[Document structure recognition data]
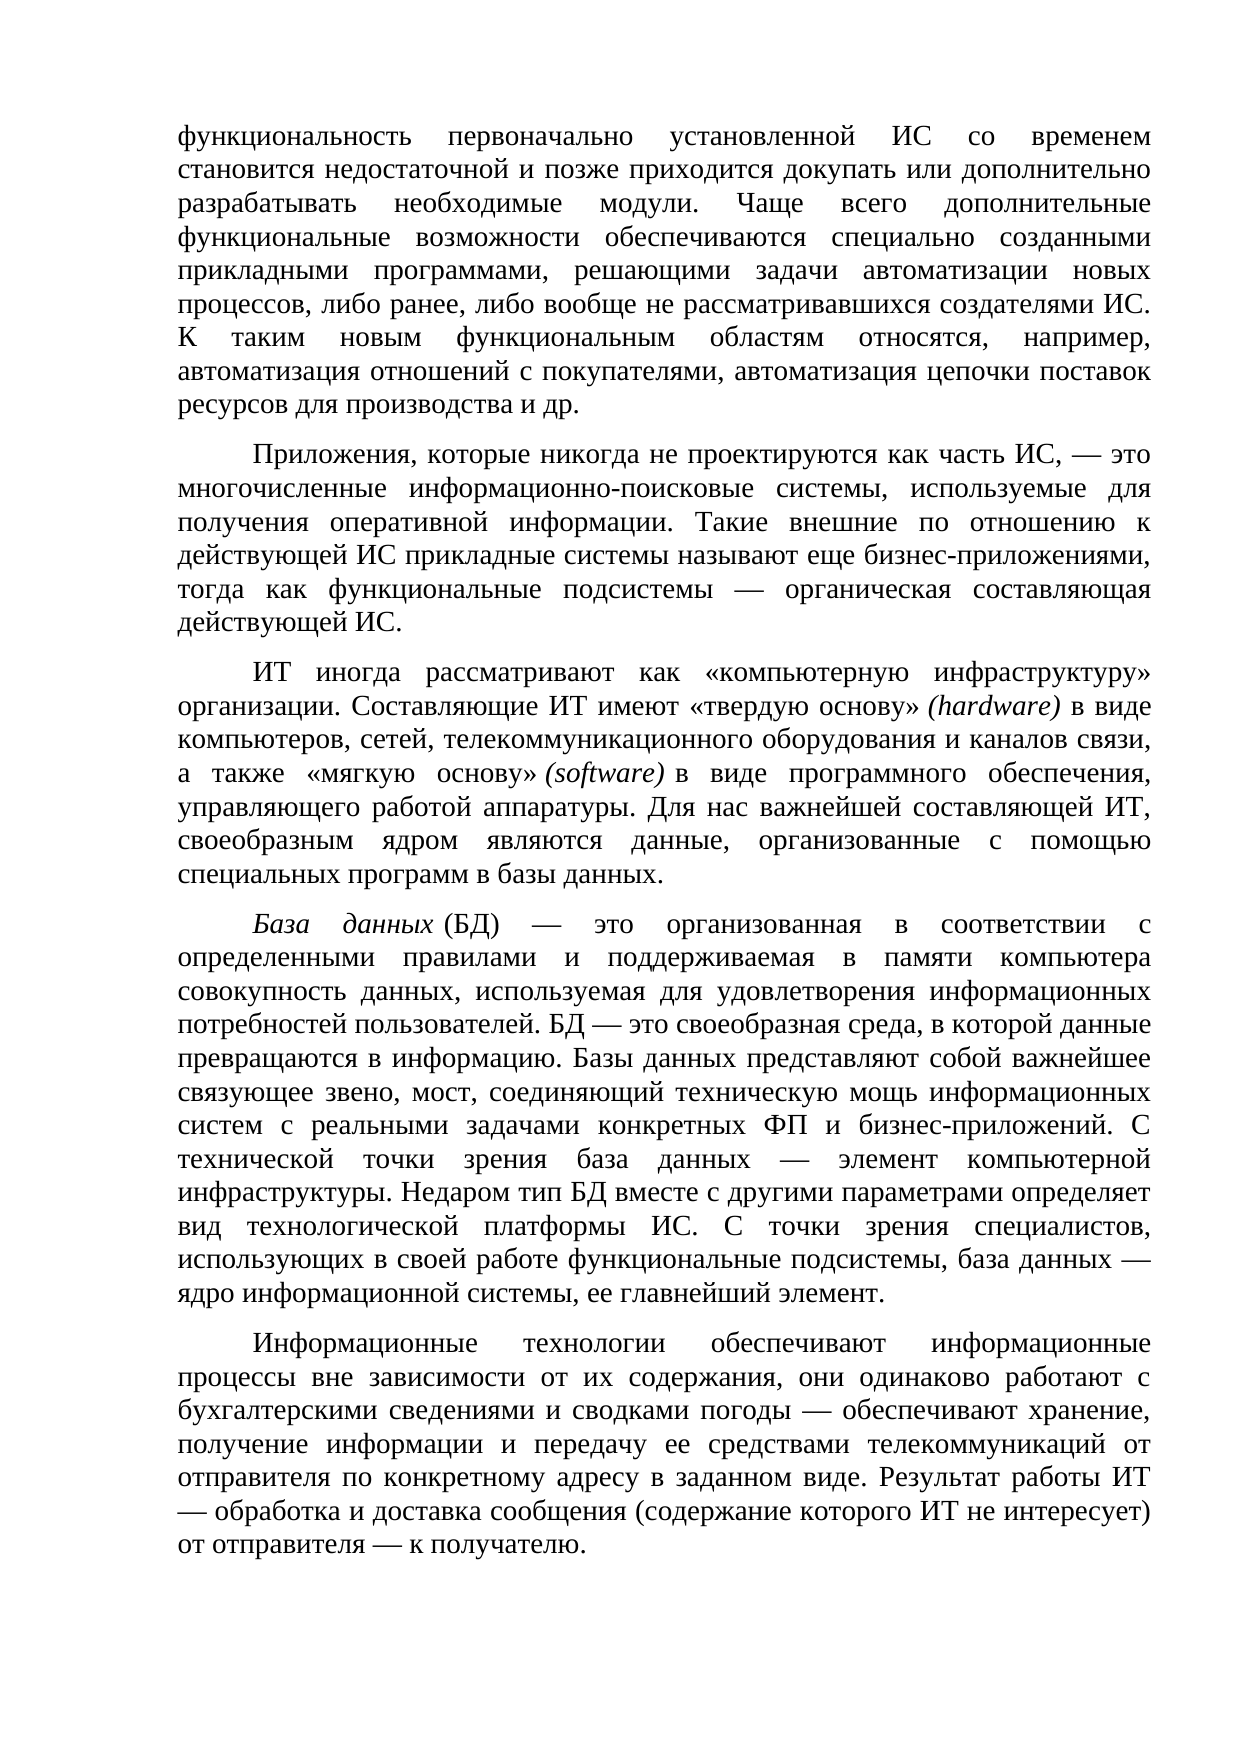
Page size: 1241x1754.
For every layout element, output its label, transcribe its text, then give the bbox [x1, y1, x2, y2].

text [177, 118, 1152, 420]
text ИТ иногда рассматривают как «компьютерную инфраструктуру» организации. Составляющие ИТ имеют «твердую основу» (hardware) в виде компьютеров, сетей, телекоммуникационного оборудования и каналов связи, а также «мягкую основу» (software) в виде программного обеспечения, управляющего работой аппаратуры. Для нас важнейшей составляющей ИТ, своеобразным ядром являются данные, организованные с помощью специальных программ в базы данных. [177, 654, 1152, 889]
text Информационные технологии обеспечивают информационные процессы вне зависимости от их содержания, они одинаково работают с бухгалтерскими сведениями и сводками погоды — обеспечивают хранение, получение информации и передачу ее средствами телекоммуникаций от отправителя по конкретному адресу в заданном виде. Результат работы ИТ — обработка и доставка сообщения (содержание которого ИТ не интересует) от отправителя — к получателю. [177, 1325, 1152, 1560]
text Приложения, которые никогда не проектируются как часть ИС, — это многочисленные информационно-поисковые системы, используемые для получения оперативной информации. Такие внешние по отношению к действующей ИС прикладные системы называют еще бизнес-приложениями, тогда как функциональные подсистемы — органическая составляющая действующей ИС. [177, 437, 1152, 638]
text База данных (БД) — это организованная в соответствии с определенными правилами и поддерживаемая в памяти компьютера совокупность данных, используемая для удовлетворения информационных потребностей пользователей. БД — это своеобразная среда, в которой данные превращаются в информацию. Базы данных представляют собой важнейшее связующее звено, мост, соединяющий техническую мощь информационных систем с реальными задачами конкретных ФП и бизнес-приложений. С технической точки зрения база данных — элемент компьютерной инфраструктуры. Недаром тип БД вместе с другими параметрами определяет вид технологической платформы ИС. С точки зрения специалистов, использующих в своей работе функциональные подсистемы, база данных — ядро информационной системы, ее главнейший элемент. [177, 906, 1152, 1308]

■ **REQUIREMENT**
Each line in the data that holds the string "информации" must be returned.

■ **EXERCISE RESULT**
text Информационные технологии обеспечивают информационные процессы вне зависимости от их содержания, они одинаково работают с бухгалтерскими сведениями и сводками погоды — обеспечивают хранение, получение информации и передачу ее средствами телекоммуникаций от отправителя по конкретному адресу в заданном виде. Результат работы ИТ — обработка и доставка сообщения (содержание которого ИТ не интересует) от отправителя — к получателю. [177, 1325, 1152, 1560]
text Приложения, которые никогда не проектируются как часть ИС, — это многочисленные информационно-поисковые системы, используемые для получения оперативной информации. Такие внешние по отношению к действующей ИС прикладные системы называют еще бизнес-приложениями, тогда как функциональные подсистемы — органическая составляющая действующей ИС. [177, 437, 1152, 638]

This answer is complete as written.